10. Not working with an experienced agent.
The purchasing process can be confusing, especially if you’ve never bought a home before. An experienced real estate agent will be able to guide you through the process from start to finish, including advising you on neighbourhoods and properties, making an offer, negotiating a deal, paperwork and closing. Tap into your agent’s expertise – after all, this is what they do best. A good agent will also be able to help you avoid the following nine home buying mistakes.
9. Shopping before getting pre-approved for a mortgage.
Many first-time homebuyers decide they’re ready to take the leap, and start touring open houses “just to see what’s out there.” While getting a feel for the market is certainly a good idea, you risk falling in love with a home that is not in your budget. Before you start seriously shopping the market, visit your bank, mortgage broker or lender, and get a mortgage pre-approval. You’ll know the exact amount you’ll qualify for, so when you’re ready to make an offer, you can do so with confidence and no “conditional of financing” clauses.
8. Skipping the mortgage pre-approval altogether.
We’re mentioning this one again, because it’s super important. Getting pre-approved not only informs you of how much you can spend on a home, but it also guarantees the current interest rate for up to 120 days, giving you the freedom to shop knowing you’re safe from rate hikes in the near future. With interest rates on the rise, this step is more important than ever.
7. Making major life changes when applying for a mortgage.
Once you’ve filed your application, avoid changing jobs, making big-ticket purchases on credit, or taking out new loans. These can all alter your financial picture, and can impact your ability to qualify for the mortgage or the amount you had originally anticipated. If possible, wait until after you’ve crossed the ‘t’s and dotted the ‘i’s.
6. Not saving enough for a down payment.
It’s true that the minimum requirement in Canada is five per cent, but try to put down at least 20 per cent of the purchase price. Having 20 per cent or more means you won’t have to take out a high-ratio mortgage, and you’ll avoid the mortgage default insurance premiums that go with it. If you are unable to save this amount, it could be an indicator that you’re shopping beyond your financial capacity. Consider lowering your budget, expanding your search area, or delaying the purchase until you’ve saved enough money. It’s a good idea to consult a trusted financial advisor for advice specific to your situation.
5. Not accounting for the “extra” costs.
You can estimate to spend (approximately) between 1.5 to four per cent of the purchase price of the home. This includes costs such as the deposit, property insurance, title insurance, lawyer fees, home inspection fee, moving costs and more. Be sure to budget these into your purchasing plan.

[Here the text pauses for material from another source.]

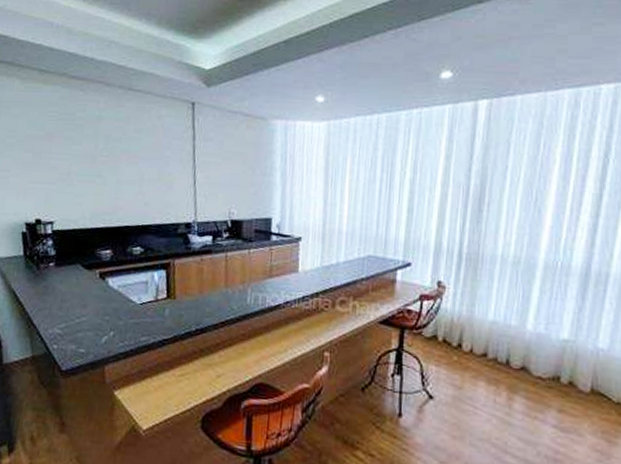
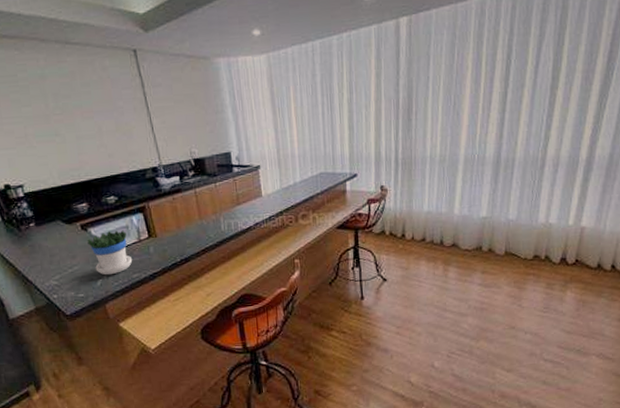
flowerpot: none [102,284,145,334] -> present [87,230,133,276]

4. Not seeing enough homes.
Before you settle down, make sure you sow your oats, so to speak. Since you’ve never owned a home, and particularly if you’re moving out on your own for the first time, you’ll want to tour lots of different home styles and neighbourhoods. When narrowing down your location, consider factors such as proximity to work, family and friends; public transit and access to major roads and highways; and things such as shopping, services, green space, and your lifestyle. These will affect the liveability of the home, its current value, and the resale price. To help you make the decision between location and style, click here.
3. Seeing too many homes.
Don’t get us wrong – it’s definitely a good idea to see what’s on the market, if only for the sake of comparison. You’ll gain a better understanding of what comparable homes are valued at, their condition, and your negotiating power. This is valuable intel, whether you’re buying your first home or your tenth. But buyer beware: particularly in a hot market, sitting on the fence can mean losing the property. A trusted, experienced real estate agent can best advise you on this.
2. Not getting everything in writing.
Under the right market conditions, negotiating may be part of your purchasing plan. Any conditions of the purchase and sale must be on paper. If it’s not in the contract, it doesn’t count. Your contract is your only way of holding the buyer and seller accountable. An experienced real estate agent can help advise you, and negotiate on your behalf.
1. Biting off more than you can chew.
You’ve likely heard the term “house poor.” Buying a home is a huge financial commitment, so ensure you can afford it. As a first foray into home ownership, condos are a popular choice, thanks to their lower price point, smaller footprint (read: less maintenance and lower operating costs) and their central locations. But condos are a lifestyle choice as well as a financial one. Consider your purchase from all angles.